Find each line in the records that contains the string "thuisteam", treating uppercase and lowercase as different, and copy those lines.

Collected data

'''

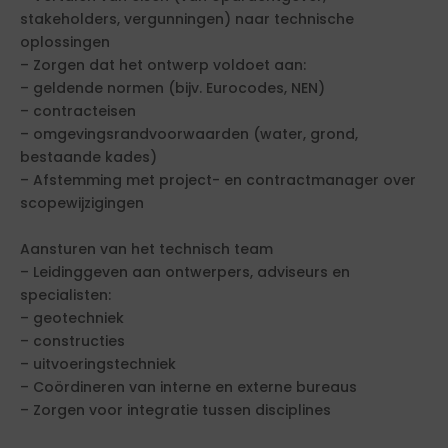
stakeholders, vergunningen) naar technische
oplossingen
– Zorgen dat het ontwerp voldoet aan:
– geldende normen (bijv. Eurocodes, NEN)
– contracteisen
– omgevingsrandvoorwaarden (water, grond,
bestaande kades)
– Afstemming met project- en contractmanager over
scopewijzigingen
Aansturen van het technisch team
– Leidinggeven aan ontwerpers, adviseurs en
specialisten:
– geotechniek
– constructies
– uitvoeringstechniek
– Coördineren van interne en externe bureaus
– Zorgen voor integratie tussen disciplines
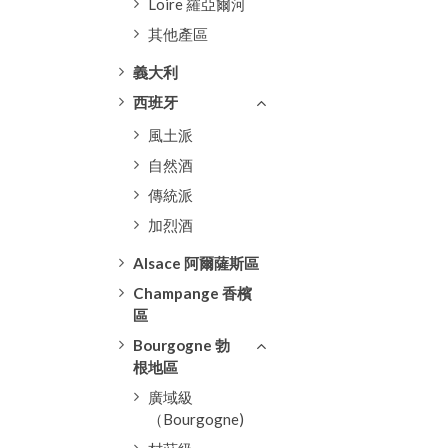
Loire 羅亞爾河
其他產區
義大利
西班牙
風土派
自然酒
傳統派
加烈酒
Alsace 阿爾薩斯區
Champange 香檳
區
Bourgogne 勃
根地區
廣域級
（Bourgogne)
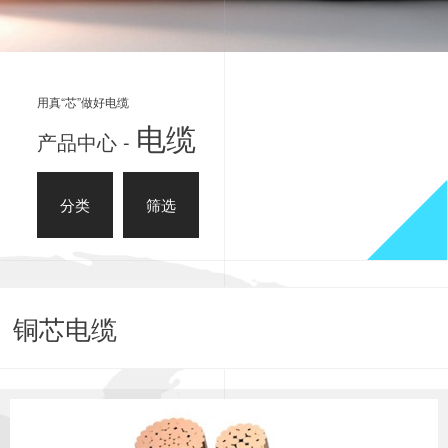
用真“芯”做好电缆
电缆
产品中心 -
分类
筛选
铜芯电缆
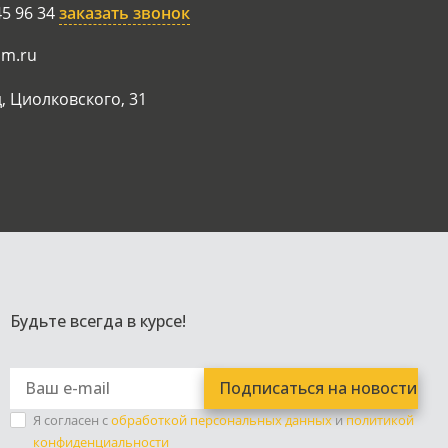
45 96 34
заказать звонок
am.ru
, Циолковского, 31
Будьте всегда в курсе!
Я согласен с
обработкой персональных данных
и
политикой
конфиденциальности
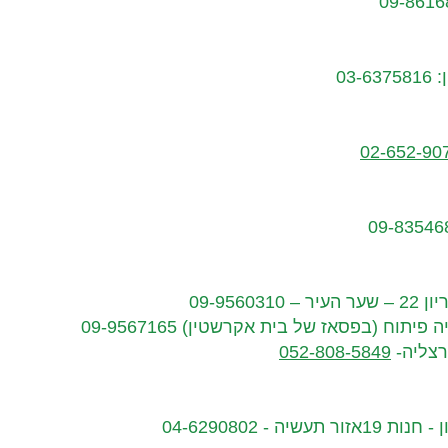
02-652-90
09-956
רצליה-
052-808-5849
 - 04-6290802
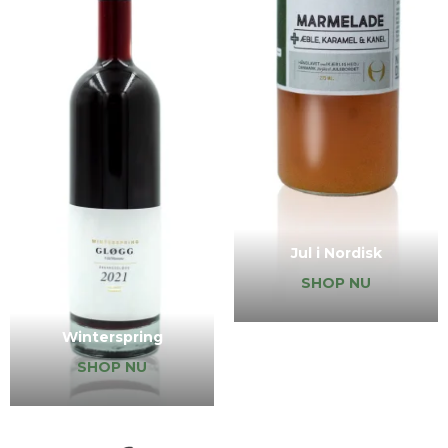
Jul i Nordisk
SHOP NU
Winterspring
SHOP NU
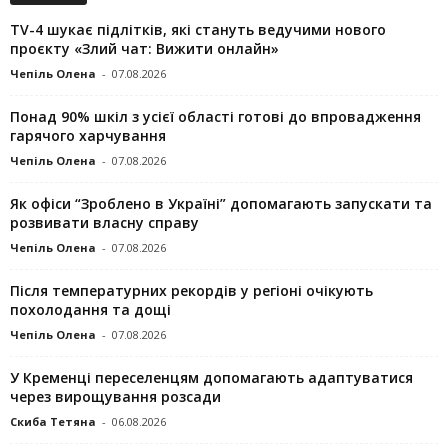
TV-4 шукає підлітків, які стануть ведучими нового
проєкту «Злий чат: Вижити онлайн»
Чепіль Олена
-
07.08.2026
Понад 90% шкіл з усієї області готові до впровадження
гарячого харчування
Чепіль Олена
-
07.08.2026
Як офіси “Зроблено в Україні” допомагають запускaти та
розвивати власну справу
Чепіль Олена
-
07.08.2026
Після температурних рекордів у регіоні очікують
похолодання та дощі
Чепіль Олена
-
07.08.2026
У Кременці переселенцям допомагають адаптуватися
через вирощування розсади
Скиба Тетяна
-
06.08.2026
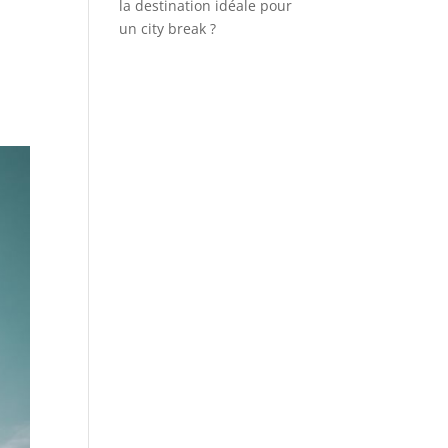
la destination idéale pour
un city break ?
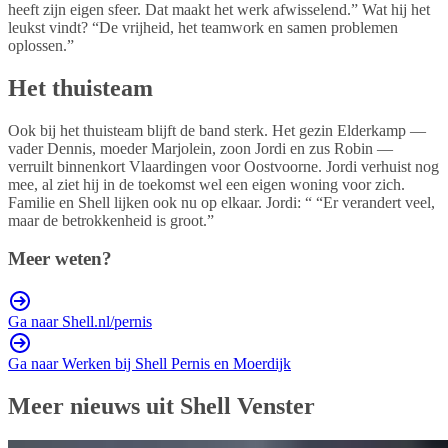
heeft zijn eigen sfeer. Dat maakt het werk afwisselend.” Wat hij het
leukst vindt? “De vrijheid, het teamwork en samen problemen
oplossen.”
Het thuisteam
Ook bij het thuisteam blijft de band sterk. Het gezin Elderkamp —
vader Dennis, moeder Marjolein, zoon Jordi en zus Robin —
verruilt binnenkort Vlaardingen voor Oostvoorne. Jordi verhuist nog
mee, al ziet hij in de toekomst wel een eigen woning voor zich.
Familie en Shell lijken ook nu op elkaar. Jordi: “ “Er verandert veel,
maar de betrokkenheid is groot.”
Meer weten?
Ga naar Shell.nl/pernis
Ga naar Werken bij Shell Pernis en Moerdijk
Meer nieuws uit Shell Venster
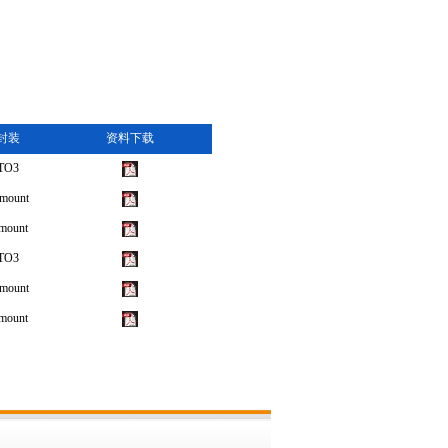
封装
资料下载
TO3
mount
mount
TO3
mount
mount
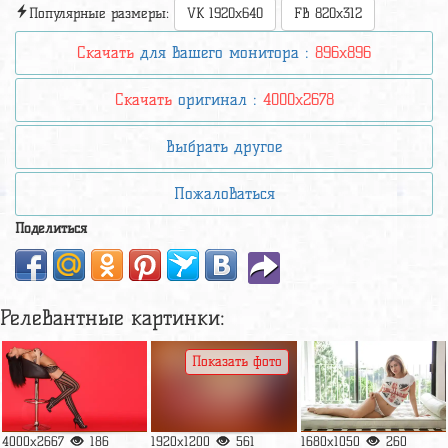
Популярные размеры:
VK 1920x640
FB 820x312
Скачать
для вашего монитора :
896x896
Скачать
оригинал :
4000x2678
Выбрать другое
Пожаловаться
Поделиться
Релевантные картинки:
Показать фото
4000x2667
186
1920x1200
561
1680x1050
260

'''

SOLUTION:
Het thuisteam
Ook bij het thuisteam blijft de band sterk. Het gezin Elderkamp —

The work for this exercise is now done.